Given that they were hunted down and, at one point, fined the equivalent of £3m in today's money for betraying the Crown, it is a wonder the Ingilby clan and its estate survived intact at all.

Sir Thomas's famous forebears include two of the most dangerous Papists in the North, who hid out in the castle walls, Gunpowder Plot conspirators and a swashbuckling daughter of the family who held Oliver Cromwell hostage at pistol point in the castle library.

"When you see what the family has been through, it is unbelievable that we survived," Sir Thomas once said.

The first Sir Thomas Ingilby, who lived from 1290 to 1352, married the heiress Edeline Thwenge in 1308/9 and acquired the Ripley Castle estate as her dowry.

His oldest son, also called Thomas (1310-1369), saved King Edward III from being gored by a wild boar whilst on a hunting expedition and was knighted in return, with the boar's head symbol as his crest.

There was one dramatic family rift which saw a father fighting against his rebel sons in the middle of Ripon's market square. Sir William Ingilby was High Sheriff of York in the mid-16th Century and loyal to the Crown. His sons, Francis and David, were militant Catholics, splitting the family straight down the middle.

Francis, who had been ordained as a priest in Reims and returned home with the intention of stirring rebellion, ended up being hanged, drawn and quartered in York in 1586.

His brother David, known as "The Fox" was a kind of Catholic Scarlet Pimpernel figure. The current Sir Thomas once found a list of dos and don'ts for a spy being sent to the royal court in Scotland in a book about the Gunpowder Plot. "The last thing on the list said, 'beware of David Ingilby'."

James I may have stayed at Ripley in 1603, but two years later the Ingilbys were plotting to kill him. Nine of the 11 known conspirators of the Gunpowder Plot were close relations or associates of the family.

But again, not all the family opposed the Crown. Sir William Ingilby, a supporter of Charles I, hid in Ripley Castle's priest hole when Oliver Cromwell came looking for him.
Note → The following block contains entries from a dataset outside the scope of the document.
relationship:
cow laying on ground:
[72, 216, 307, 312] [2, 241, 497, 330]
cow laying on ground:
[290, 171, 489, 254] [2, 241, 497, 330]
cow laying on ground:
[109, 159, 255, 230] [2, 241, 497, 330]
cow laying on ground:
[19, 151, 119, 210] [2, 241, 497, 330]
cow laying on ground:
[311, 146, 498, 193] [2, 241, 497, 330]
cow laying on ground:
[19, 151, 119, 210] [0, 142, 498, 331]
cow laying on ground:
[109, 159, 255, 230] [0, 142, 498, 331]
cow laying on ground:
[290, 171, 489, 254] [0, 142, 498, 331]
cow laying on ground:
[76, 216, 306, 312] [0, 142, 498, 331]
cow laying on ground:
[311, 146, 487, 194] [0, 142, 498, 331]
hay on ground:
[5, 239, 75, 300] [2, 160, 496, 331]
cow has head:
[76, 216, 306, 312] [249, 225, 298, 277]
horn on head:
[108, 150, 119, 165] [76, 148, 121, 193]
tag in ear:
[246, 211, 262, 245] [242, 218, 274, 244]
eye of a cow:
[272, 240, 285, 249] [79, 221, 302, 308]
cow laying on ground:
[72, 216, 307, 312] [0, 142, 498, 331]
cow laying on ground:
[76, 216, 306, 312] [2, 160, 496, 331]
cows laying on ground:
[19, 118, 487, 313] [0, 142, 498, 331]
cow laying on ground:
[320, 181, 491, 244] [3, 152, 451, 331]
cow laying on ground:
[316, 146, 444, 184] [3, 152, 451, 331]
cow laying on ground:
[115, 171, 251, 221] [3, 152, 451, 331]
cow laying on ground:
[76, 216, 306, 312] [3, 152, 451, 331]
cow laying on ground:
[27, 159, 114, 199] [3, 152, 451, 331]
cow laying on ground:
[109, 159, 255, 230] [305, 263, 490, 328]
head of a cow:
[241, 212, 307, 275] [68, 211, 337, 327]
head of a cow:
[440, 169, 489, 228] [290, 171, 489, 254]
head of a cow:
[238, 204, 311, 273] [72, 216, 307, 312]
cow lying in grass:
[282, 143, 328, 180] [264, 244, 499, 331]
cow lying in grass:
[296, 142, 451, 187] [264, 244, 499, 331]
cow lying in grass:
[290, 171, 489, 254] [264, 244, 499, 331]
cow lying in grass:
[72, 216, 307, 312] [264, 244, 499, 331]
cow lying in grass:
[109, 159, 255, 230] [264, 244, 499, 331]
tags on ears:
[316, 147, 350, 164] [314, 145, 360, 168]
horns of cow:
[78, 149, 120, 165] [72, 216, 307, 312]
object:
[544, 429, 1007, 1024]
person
It was his sister, Trooper Jane Ingilby – said to have fought with the Royalists at the Battle of Marston Moor, disguised as a man in a full suit of armour – who held Cromwell at pistol point overnight in the castle library to prevent him conducting a search.
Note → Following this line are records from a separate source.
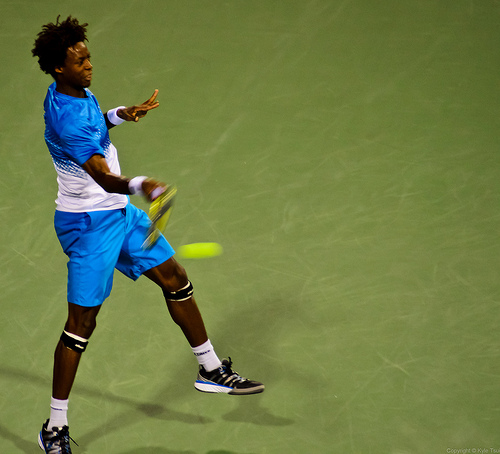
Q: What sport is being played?
A: Tennis.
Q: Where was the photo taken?
A: Court.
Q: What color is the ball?
A: Yellow.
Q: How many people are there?
A: One.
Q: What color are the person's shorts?
A: Blue.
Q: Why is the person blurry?
A: In motion.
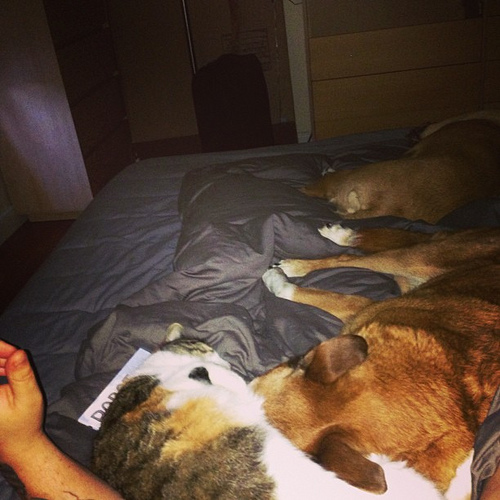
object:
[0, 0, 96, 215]
panels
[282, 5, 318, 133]
wall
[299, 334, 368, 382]
ear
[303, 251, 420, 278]
leg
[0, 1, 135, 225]
shelf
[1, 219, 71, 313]
floor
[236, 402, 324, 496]
belly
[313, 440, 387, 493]
ear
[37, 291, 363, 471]
pillow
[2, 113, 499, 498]
bed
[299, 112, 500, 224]
animal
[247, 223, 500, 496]
animal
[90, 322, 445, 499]
animal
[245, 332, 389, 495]
head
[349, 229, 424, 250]
leg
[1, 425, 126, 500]
arm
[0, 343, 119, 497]
person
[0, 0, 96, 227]
dresser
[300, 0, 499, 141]
tan wood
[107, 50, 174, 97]
wall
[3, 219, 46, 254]
carpet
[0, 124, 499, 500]
comforter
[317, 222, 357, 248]
paw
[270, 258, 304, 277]
paw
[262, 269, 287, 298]
paw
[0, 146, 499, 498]
blanket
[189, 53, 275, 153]
luggage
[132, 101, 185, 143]
wall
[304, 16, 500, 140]
panel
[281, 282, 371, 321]
leg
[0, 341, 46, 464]
hand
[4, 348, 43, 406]
finger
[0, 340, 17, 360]
finger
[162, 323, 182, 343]
ear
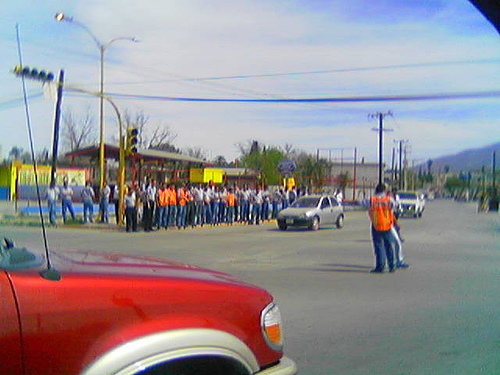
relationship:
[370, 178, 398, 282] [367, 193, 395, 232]
man wearing orange vest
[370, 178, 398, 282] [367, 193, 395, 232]
man wearing a vest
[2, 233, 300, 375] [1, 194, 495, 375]
suv driving on street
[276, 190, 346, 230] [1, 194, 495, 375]
car rolling on street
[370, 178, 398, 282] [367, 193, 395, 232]
man wearing vest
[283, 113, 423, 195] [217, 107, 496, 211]
powerlines are in distance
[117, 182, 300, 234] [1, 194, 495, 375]
people standing on street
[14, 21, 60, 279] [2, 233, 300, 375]
attenna in suv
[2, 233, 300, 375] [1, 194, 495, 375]
suv parked on street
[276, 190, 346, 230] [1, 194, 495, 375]
car driving on street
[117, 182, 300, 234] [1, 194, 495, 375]
people are beside street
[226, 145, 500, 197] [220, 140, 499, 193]
trees have leaves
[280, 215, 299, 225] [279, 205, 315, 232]
license plate in front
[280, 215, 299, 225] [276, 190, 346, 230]
license plate on car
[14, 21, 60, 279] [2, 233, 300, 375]
antenna in car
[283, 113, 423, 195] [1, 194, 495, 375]
powerlines are over street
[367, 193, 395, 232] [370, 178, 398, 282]
vest on a man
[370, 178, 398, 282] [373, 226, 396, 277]
man wearing jeans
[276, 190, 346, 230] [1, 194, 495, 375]
car on street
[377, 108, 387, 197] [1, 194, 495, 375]
pole along street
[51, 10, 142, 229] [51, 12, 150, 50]
pole have light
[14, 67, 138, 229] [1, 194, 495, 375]
traffic signal on street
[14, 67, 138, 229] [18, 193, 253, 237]
traffic signal on a side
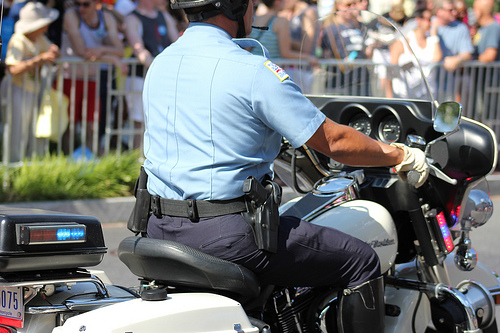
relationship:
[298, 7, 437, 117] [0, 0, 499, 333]
visor on bike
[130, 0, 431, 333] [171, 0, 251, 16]
an officer has cap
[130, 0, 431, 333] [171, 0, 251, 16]
an officer wearing cap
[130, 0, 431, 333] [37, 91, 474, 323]
an officer on motorcycle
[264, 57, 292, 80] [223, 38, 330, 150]
patch on sleeve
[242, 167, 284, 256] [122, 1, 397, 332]
gun on cop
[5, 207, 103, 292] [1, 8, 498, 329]
light on motorcycle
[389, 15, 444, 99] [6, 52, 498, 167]
person is behind gate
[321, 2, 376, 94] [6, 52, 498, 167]
person is behind gate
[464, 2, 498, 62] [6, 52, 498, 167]
person is behind gate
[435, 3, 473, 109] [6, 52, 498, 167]
person is behind gate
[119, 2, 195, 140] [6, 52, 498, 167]
person is behind gate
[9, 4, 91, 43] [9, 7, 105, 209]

Not all the Ingilby family sagas are historically significant, but they are fascinating nonetheless.

One Ingilby abandoned his wife and two-year-old son to go off and become a monk. Once a man had joined the seminary and given up his possessions he was said to be dead by law. His distraught wife had to hang on in limbo for 12 years in case he changed his mind and returned.

Sir William Amcotts Ingilby, born 1783, was a drinker, gambler and general reprobate, as well as an MP. Famously eccentric, he was renowned for walking about Ripley and Ripon in his dressing gown "without smalls or loincloth on".
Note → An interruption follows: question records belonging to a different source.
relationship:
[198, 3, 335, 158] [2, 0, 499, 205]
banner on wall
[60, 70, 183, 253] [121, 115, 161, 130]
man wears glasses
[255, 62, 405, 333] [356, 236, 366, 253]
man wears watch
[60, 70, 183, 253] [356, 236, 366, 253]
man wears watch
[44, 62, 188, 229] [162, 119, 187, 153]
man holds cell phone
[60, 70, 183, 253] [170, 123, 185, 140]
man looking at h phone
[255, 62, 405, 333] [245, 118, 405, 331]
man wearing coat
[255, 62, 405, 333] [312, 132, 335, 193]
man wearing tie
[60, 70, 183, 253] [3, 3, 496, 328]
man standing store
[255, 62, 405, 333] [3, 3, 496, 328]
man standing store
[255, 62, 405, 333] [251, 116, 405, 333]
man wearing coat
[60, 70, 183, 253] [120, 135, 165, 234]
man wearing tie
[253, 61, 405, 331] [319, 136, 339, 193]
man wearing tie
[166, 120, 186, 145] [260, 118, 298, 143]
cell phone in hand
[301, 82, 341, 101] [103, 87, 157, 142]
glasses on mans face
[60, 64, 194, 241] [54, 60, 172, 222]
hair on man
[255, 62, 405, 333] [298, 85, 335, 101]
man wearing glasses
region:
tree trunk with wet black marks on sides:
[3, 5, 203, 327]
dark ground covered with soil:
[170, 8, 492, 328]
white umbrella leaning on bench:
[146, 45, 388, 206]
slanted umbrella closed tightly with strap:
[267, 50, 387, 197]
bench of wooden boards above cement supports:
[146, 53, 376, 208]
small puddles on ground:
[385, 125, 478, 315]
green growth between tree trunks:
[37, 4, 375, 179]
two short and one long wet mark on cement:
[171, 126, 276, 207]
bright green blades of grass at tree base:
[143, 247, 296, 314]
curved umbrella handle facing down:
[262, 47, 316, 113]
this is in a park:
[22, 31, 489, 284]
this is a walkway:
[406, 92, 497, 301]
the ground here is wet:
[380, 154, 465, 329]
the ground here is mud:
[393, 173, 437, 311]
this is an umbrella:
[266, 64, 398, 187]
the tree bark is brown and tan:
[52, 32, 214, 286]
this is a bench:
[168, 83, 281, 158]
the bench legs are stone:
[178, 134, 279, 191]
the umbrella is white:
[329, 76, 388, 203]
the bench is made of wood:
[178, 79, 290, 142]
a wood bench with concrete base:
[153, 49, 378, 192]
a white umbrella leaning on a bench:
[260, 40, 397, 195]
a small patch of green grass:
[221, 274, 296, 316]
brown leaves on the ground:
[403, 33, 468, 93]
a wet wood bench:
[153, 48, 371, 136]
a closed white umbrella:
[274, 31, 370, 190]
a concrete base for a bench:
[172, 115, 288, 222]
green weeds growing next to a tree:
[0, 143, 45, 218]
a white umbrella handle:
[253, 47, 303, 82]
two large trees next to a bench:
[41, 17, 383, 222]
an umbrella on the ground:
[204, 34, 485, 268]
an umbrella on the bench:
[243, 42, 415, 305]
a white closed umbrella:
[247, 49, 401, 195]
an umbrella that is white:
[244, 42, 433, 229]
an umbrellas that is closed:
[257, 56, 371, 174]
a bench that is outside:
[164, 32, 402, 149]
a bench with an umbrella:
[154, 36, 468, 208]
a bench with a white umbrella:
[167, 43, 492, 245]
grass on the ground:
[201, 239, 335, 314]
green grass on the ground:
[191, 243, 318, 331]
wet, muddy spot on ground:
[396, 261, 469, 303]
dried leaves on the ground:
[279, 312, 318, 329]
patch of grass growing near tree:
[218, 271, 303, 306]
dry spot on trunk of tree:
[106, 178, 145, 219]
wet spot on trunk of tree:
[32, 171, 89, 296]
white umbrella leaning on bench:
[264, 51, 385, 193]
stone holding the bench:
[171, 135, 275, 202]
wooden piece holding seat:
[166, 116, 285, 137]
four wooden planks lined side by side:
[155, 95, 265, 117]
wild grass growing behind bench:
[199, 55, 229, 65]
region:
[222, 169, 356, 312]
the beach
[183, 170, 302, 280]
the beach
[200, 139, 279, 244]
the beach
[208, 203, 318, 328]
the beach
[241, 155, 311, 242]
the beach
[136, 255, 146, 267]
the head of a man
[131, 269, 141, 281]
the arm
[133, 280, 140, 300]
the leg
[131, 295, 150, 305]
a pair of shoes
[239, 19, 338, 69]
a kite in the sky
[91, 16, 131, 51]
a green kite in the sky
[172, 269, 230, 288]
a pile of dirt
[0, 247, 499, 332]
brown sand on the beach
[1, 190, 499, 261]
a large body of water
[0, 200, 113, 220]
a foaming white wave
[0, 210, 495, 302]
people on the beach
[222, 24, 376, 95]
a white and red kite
"Most of the Ingilbys were fundamentally good people, even if they found themselves outside the law or monarch at that time. One characteristic we have all inherited is we have proved to be extraordinary survivors," Sir Thomas has said.

In announcing the forthcoming sale of the estate, which includes The Boar's Head pub and several houses in Ripley village, Sir Thomas and Lady Ingilby described it as "a much loved family home", adding the decision is "with the support of their family".

Their statement continues: "The family will continue to live nearby and focus on their other interests.

"Most of the estate's enterprises will continue to trade as normal and our valued clients employees and tenants will be advised at the earliest opportunity of any changes to this plan."

The sale is being handled by Mark Granger of Carter Jonas in Harrogate, who says: "It is unlikely that marketing of The Ripley Castle Estate will start before October. Until just before then there won't be any information available on lotting or pricing."

Whoever decides to take on the estate, as well as bricks and mortar, they will buying a huge slice of northern history.